俺は、女子にキャーキャー言われているユウト2号を眺めながら言う。
「まぁ、これはこれでいいのかも…
ユウト2号が俺の代わりに体育出たり、学校行ったり、授業受けたりテスト受けたりしてくれたら、俺自身は何もしなくても得するワケなんだろ?」
「ユウトくん…全てのことを他人にやらせる気マンマンね」
そう言うヒロコ先生に、俺はうなずく。
「人生のほとんどのことは、ただ単に他人にやらされてることだろ。
だから、めんどくさくてやってらんねーの。
ああやって、ユウト2号みたいに、自分の代わりに『やらされてること』をやってくれる奴が出てくるのを、もしかしたら俺は待ってたのかも…」
「あ、でもね、ユウト2号…もとい、宇宙からきたコピーアンドロイドには弱点があってね」
「弱点…?」
「そう。
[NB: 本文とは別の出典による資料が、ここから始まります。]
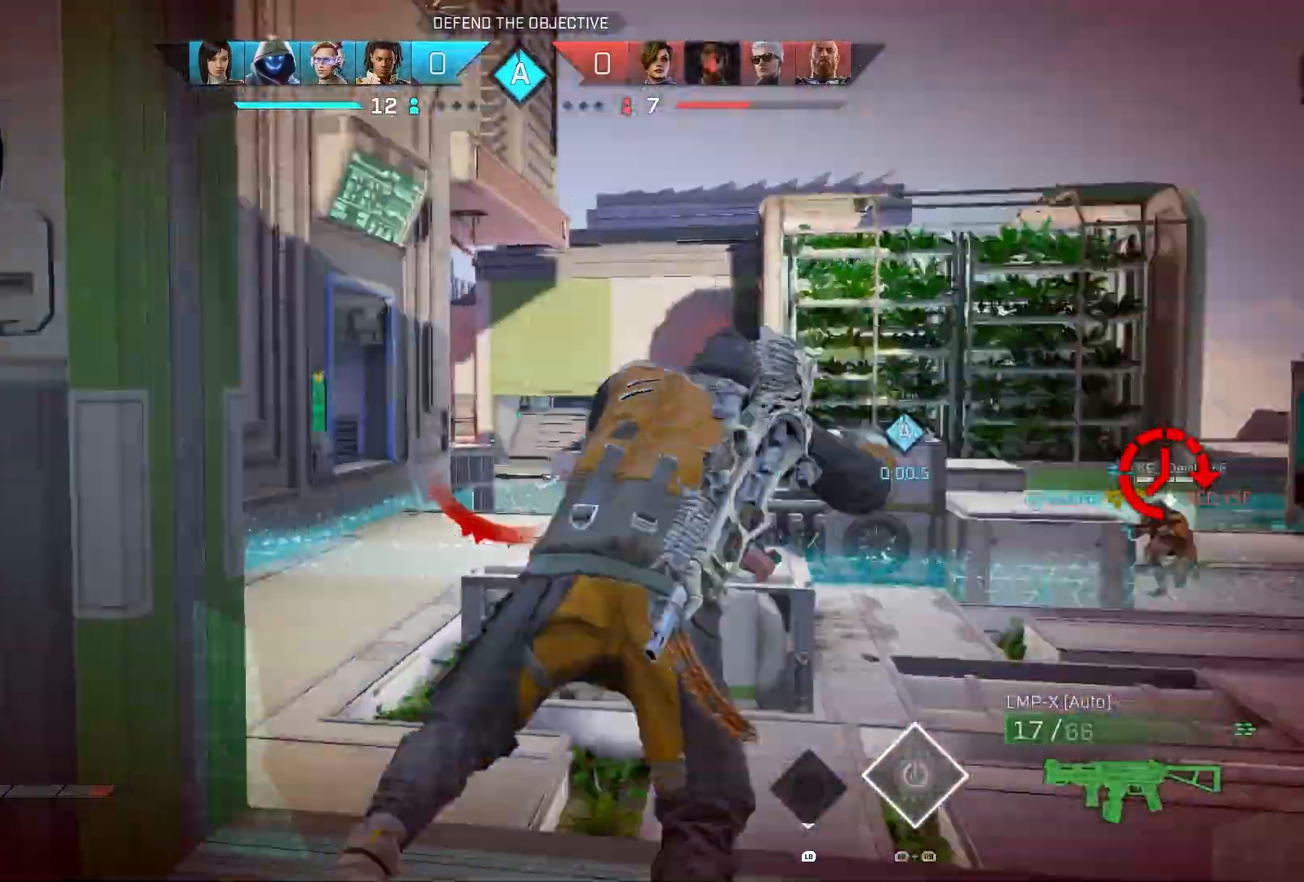
{"buttons": [], "left_stick": "up", "right_stick": "right", "events": [[117, "left_stick", "up"], [117, "right_stick", "right"]]}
あまり充電してなかったから、そろそろ、かしら…」
ヒロコ先生はそう言うと、校庭のユウト2号に視線を移す。
すると、先ほどまで体育のサッカーで一番活躍していたユウト2号は、突然その場にしゃがみ込む。
「あれ?どうしたユウト?」
そう言う体育教師に向かって、ユウト2号は一言。
『だりぃ…めんどくせぇ…』
そう呟き、校庭の隅にノロノロと歩いていき、ゴロンと横になった。
『はぁ……体育とか、マジでやってらんねーの』
その瞬間、教師とクラスメイトたちは口々に呟く。
「あ、いつものユウトになった………」
俺はその様子を見ながら
「あれ?ユウト2号がやる気ない奴になったぞ」
ヒロコ先生は、人差し指を立てる。
「説明しましょう!
ユウト2号、もとい宇宙のコピーアンドロイドは、バッテリーが少なくなると、自動的に『少エネモード』に入るってワケなの!」
少エネモードって、スマホじゃねぇんだから。
「つまり!」
「…つまり?」
すると、ヒロコ先生はため息をつく。